School dropouts with disabilities face violence, exclusion: StudyChildren with disabilities who drop out of school and stay at home have more chances of facing social exclusion and violence, according a research conducted by Plan International.
The organisation’s recent study titled “Include Us in Education! A qualitative research study on barriers and enablers to education for children with disabilities in Nepal”, conducted in collaboration with the London School of Hygiene and Tropical Medicine, concluded that when children with disabilities drop out of school, it can have a negative impact on their psychosocial well-being as many will have faced violence, bullying and discrimination by peers and teachers in community and home life. The result was an output of in-depth interviews with 21 families, consisting of 20 caregivers and 13 children.

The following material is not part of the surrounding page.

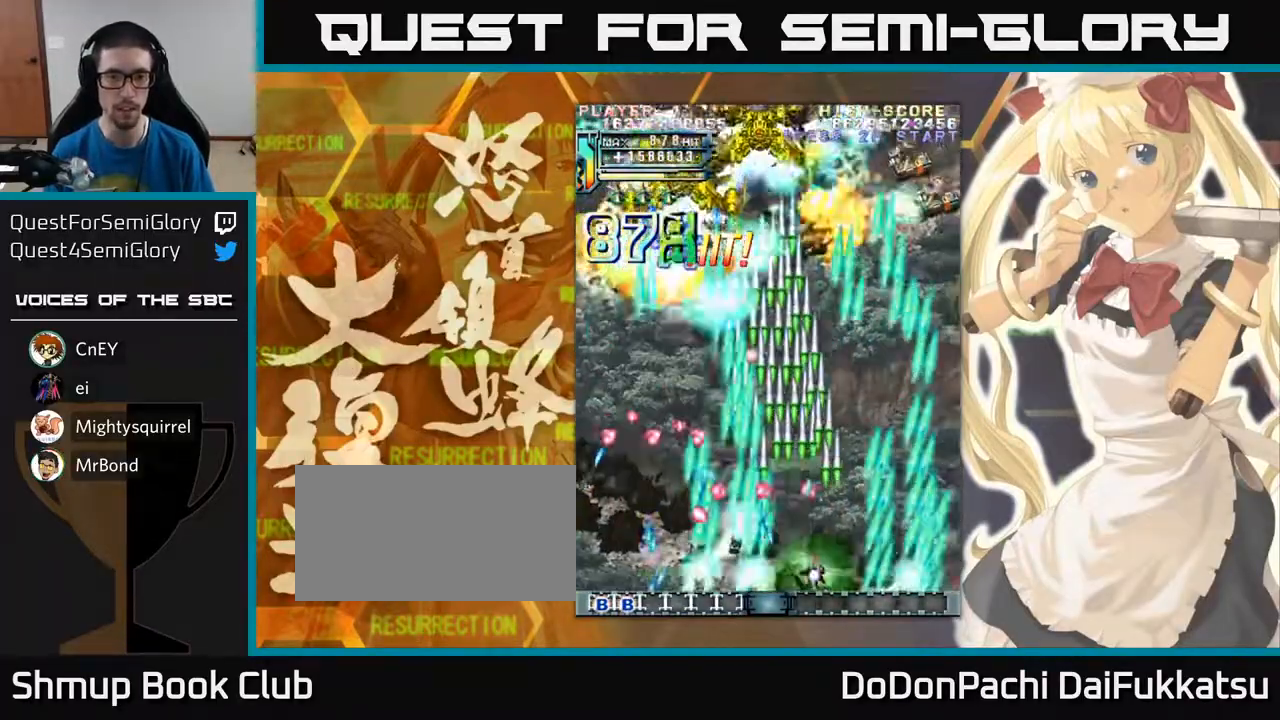
{"buttons": [], "left_stick": "up", "events": [[50, "left_stick", "up"], [100, "left_stick", "up-left"], [417, "left_stick", "up"]]}
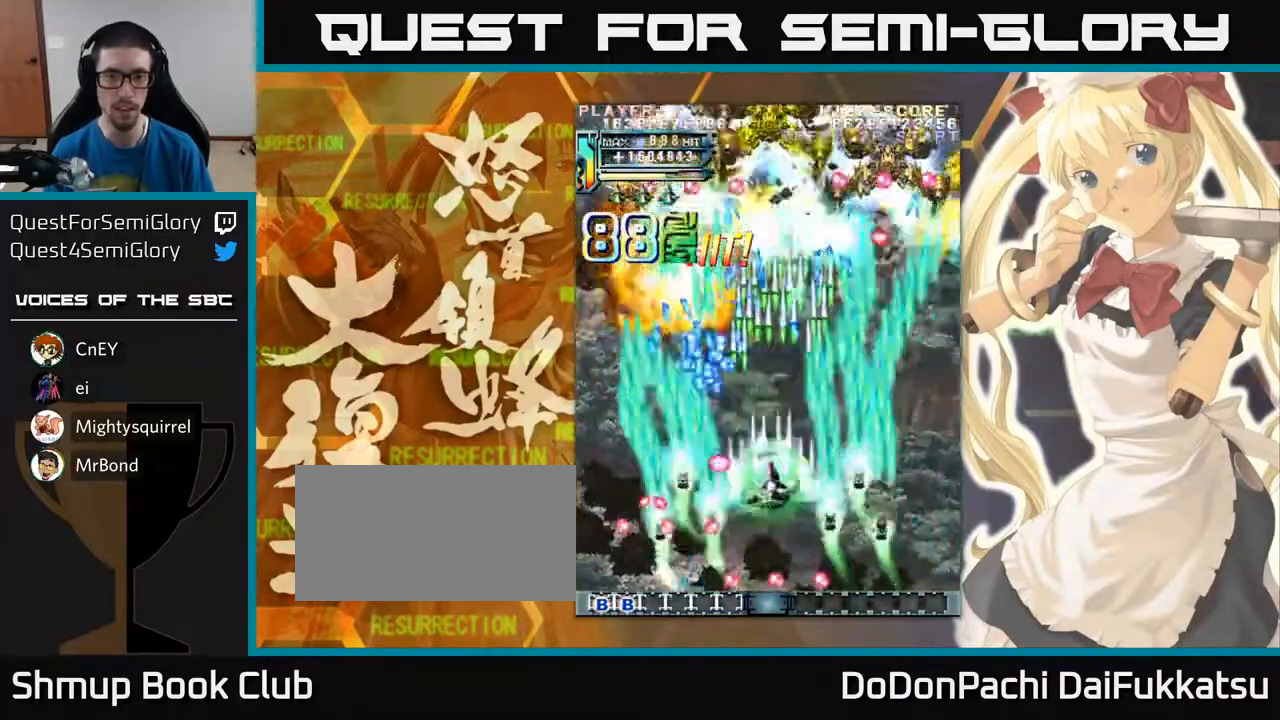
{"buttons": [], "left_stick": "center", "events": [[183, "left_stick", "down"], [317, "left_stick", "down-right"], [467, "left_stick", "center"]]}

According to the research, having dropped out from school, children with disabilities are forced to stay at home, which leads to a limited opportunity to socialise with peers, leading to a feeling of isolation. The research also examined the barriers that children with disabilities in Nepal face when it comes to enrolling, staying in and attending school. Economic factors, including direct costs of schooling, caused problems for families while the time it takes for parents to take their children to and from school was a more persistent barrier, the statement said.
The research further found that children often missed school, dropped out or never attended due to poor health or the need for ongoing treatment and rehabilitation that interfered with schooling. Negative parental attitudes also posed a barrier as they questioned whether there was any use in sending their child—particularly if they had an intellectual disability—to school.